**SOURCE MATERIAL**
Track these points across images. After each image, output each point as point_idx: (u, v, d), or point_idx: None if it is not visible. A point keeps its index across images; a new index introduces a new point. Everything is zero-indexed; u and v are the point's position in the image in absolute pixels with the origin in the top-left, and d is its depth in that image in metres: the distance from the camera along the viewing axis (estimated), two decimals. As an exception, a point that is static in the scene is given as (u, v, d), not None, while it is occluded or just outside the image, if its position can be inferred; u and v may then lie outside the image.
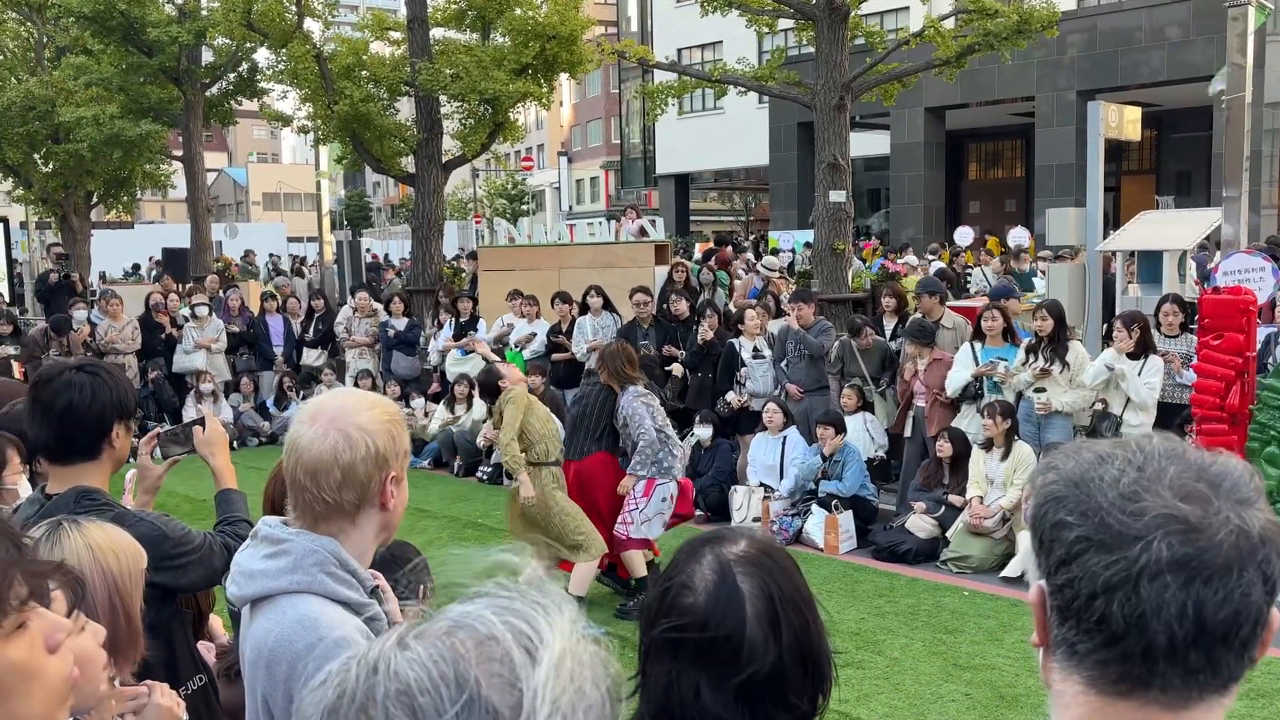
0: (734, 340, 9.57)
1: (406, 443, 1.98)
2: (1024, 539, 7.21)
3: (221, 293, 14.45)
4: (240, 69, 20.70)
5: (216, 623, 3.62)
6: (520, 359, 11.38)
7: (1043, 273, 13.02)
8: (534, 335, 11.47)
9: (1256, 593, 0.95)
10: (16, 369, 10.97)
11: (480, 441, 10.83)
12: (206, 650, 3.25)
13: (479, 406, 11.07)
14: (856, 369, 9.05)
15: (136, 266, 26.21)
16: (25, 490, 2.72)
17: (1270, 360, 7.41)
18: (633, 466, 6.69)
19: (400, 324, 12.80)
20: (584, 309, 10.98)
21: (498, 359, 11.20)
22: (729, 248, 16.50)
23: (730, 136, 32.77)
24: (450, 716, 0.70)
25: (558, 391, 10.93)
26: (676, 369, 9.73)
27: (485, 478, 10.59)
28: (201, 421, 3.07)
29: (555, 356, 11.18)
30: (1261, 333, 7.34)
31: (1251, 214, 13.89)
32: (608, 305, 10.93)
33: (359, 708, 0.72)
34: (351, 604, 1.92)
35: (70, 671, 1.13)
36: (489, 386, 6.95)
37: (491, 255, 13.56)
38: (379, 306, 13.31)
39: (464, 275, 15.43)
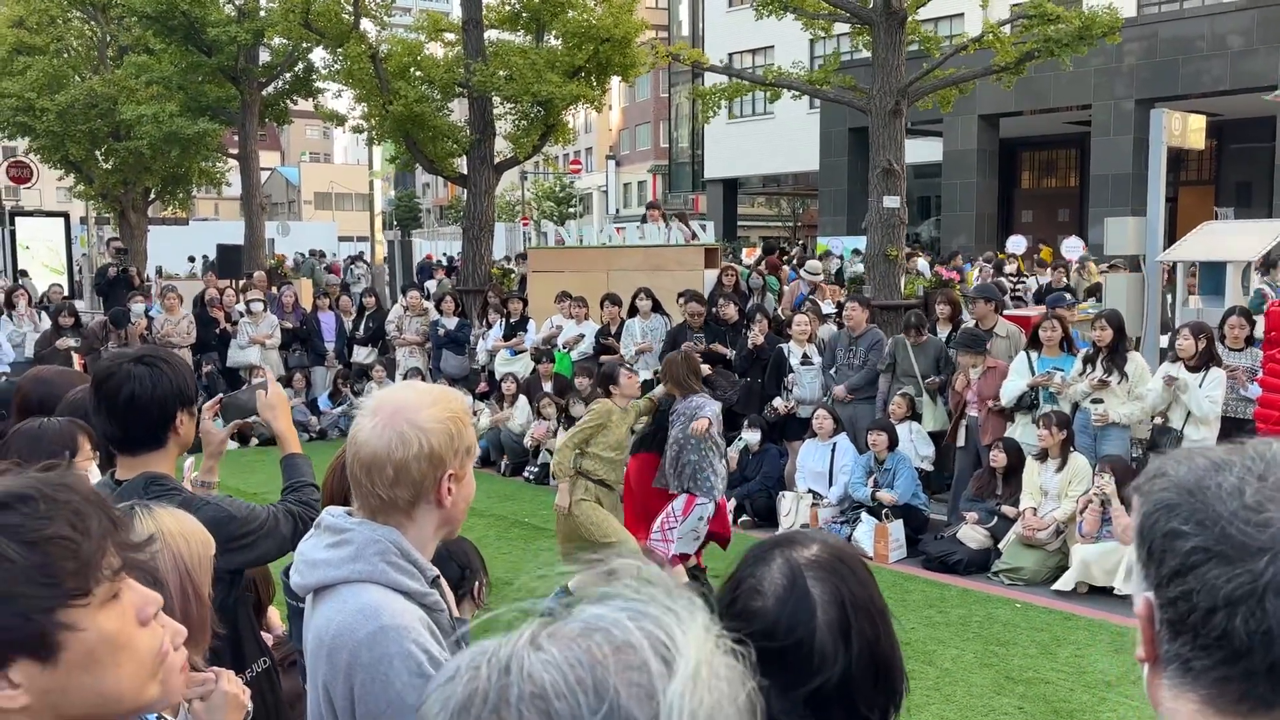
0: (783, 345, 9.50)
1: (469, 440, 1.95)
2: (1078, 550, 7.07)
3: (276, 290, 14.62)
4: (296, 68, 20.95)
5: (274, 614, 3.64)
6: (568, 361, 11.39)
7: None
8: (582, 337, 11.48)
9: None
10: (77, 360, 11.17)
11: (528, 441, 10.85)
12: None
13: (523, 405, 11.09)
14: (909, 367, 8.92)
15: (193, 259, 26.63)
16: (95, 476, 2.74)
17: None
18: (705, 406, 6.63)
19: (451, 323, 12.88)
20: (633, 311, 10.96)
21: (550, 361, 11.25)
22: (776, 254, 16.47)
23: (779, 141, 32.64)
24: None
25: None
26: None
27: (531, 477, 10.60)
28: (264, 385, 3.08)
29: (603, 359, 11.15)
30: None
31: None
32: (657, 308, 10.90)
33: (492, 708, 0.70)
34: (413, 594, 1.92)
35: (161, 646, 1.14)
36: (606, 378, 6.91)
37: (541, 256, 13.60)
38: (430, 305, 13.40)
39: (513, 276, 15.48)
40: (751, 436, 9.09)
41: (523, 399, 11.13)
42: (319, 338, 13.57)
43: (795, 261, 17.57)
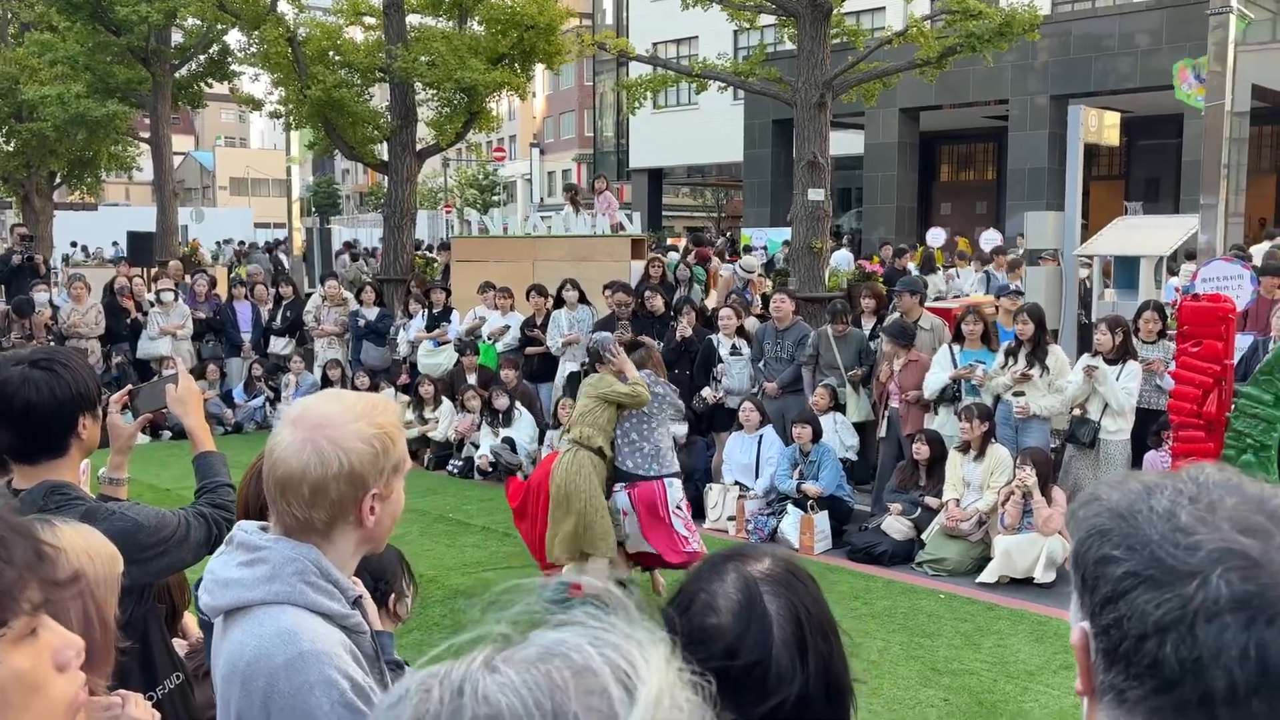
0: (712, 337, 9.49)
1: (397, 457, 1.81)
2: (1000, 541, 7.17)
3: (188, 278, 14.18)
4: (210, 51, 20.34)
5: (190, 621, 3.48)
6: (493, 352, 11.24)
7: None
8: (507, 328, 11.32)
9: None
10: (-26, 352, 10.68)
11: (451, 435, 10.67)
12: (179, 648, 3.13)
13: (446, 409, 10.87)
14: (831, 359, 8.97)
15: (75, 245, 25.66)
16: (-14, 486, 2.55)
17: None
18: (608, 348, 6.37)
19: (371, 313, 12.60)
20: (559, 302, 10.85)
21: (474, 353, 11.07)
22: (706, 246, 16.47)
23: (704, 132, 32.69)
24: None
25: (531, 385, 10.81)
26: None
27: (456, 471, 10.43)
28: (175, 378, 2.91)
29: (529, 350, 11.04)
30: (1245, 340, 7.33)
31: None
32: (583, 299, 10.80)
33: None
34: (334, 616, 1.80)
35: (77, 696, 1.07)
36: (594, 355, 6.59)
37: (465, 246, 13.40)
38: (349, 295, 13.11)
39: (436, 265, 15.24)
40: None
41: (446, 403, 10.90)
42: (234, 328, 13.18)
43: (720, 253, 17.60)
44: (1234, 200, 19.61)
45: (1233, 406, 6.65)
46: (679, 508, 6.33)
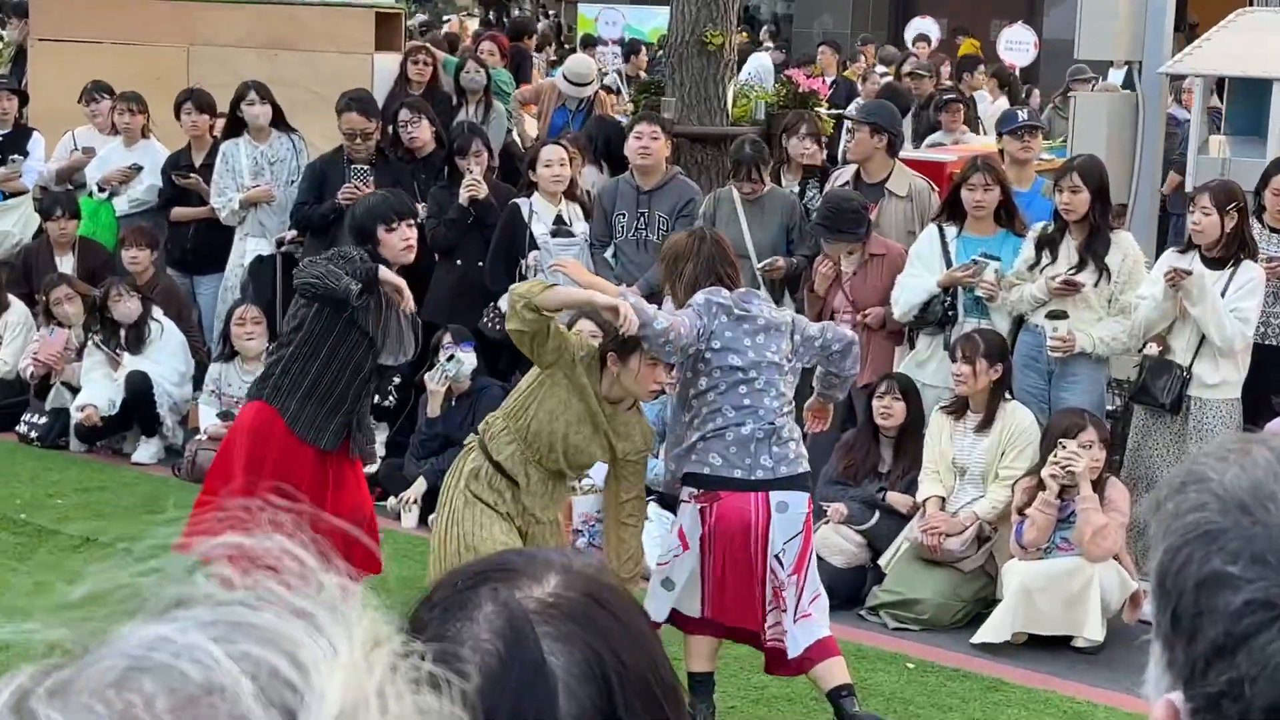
0: (519, 201, 9.50)
1: None
2: (1015, 572, 7.44)
3: None
4: None
5: None
6: (111, 213, 11.03)
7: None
8: (138, 170, 11.09)
9: None
10: None
11: (25, 366, 10.48)
12: None
13: (17, 313, 10.64)
14: (739, 237, 8.92)
15: None
16: None
17: None
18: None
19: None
20: (236, 126, 10.65)
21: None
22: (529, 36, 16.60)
23: None
24: None
25: (184, 278, 10.68)
26: None
27: (35, 435, 10.35)
28: None
29: (178, 214, 10.83)
30: None
31: None
32: (282, 120, 10.64)
33: None
34: None
35: None
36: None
37: (53, 9, 12.97)
38: None
39: (1, 45, 14.84)
40: (465, 360, 9.05)
41: (17, 307, 10.69)
42: None
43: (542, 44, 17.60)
44: None
45: None
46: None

**PROMPT**
Look above for the line with "0: (734, 340, 9.57)" and the line with "27: (485, 478, 10.59)"; transcribe both and all lines in between, exactly, and nothing else.

**RESPONSE TO THE EXERCISE**
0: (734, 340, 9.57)
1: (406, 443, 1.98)
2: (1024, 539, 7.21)
3: (221, 293, 14.45)
4: (240, 69, 20.70)
5: (216, 623, 3.62)
6: (520, 359, 11.38)
7: (1043, 273, 13.02)
8: (534, 335, 11.47)
9: (1256, 593, 0.95)
10: (16, 369, 10.97)
11: (480, 441, 10.83)
12: (206, 650, 3.25)
13: (479, 406, 11.07)
14: (856, 369, 9.05)
15: (136, 266, 26.21)
16: (25, 490, 2.72)
17: (1270, 360, 7.41)
18: (633, 466, 6.69)
19: (400, 324, 12.80)
20: (584, 309, 10.98)
21: (498, 359, 11.20)
22: (729, 248, 16.50)
23: (730, 136, 32.77)
24: (450, 716, 0.70)
25: (558, 391, 10.93)
26: (676, 369, 9.73)
27: (485, 478, 10.59)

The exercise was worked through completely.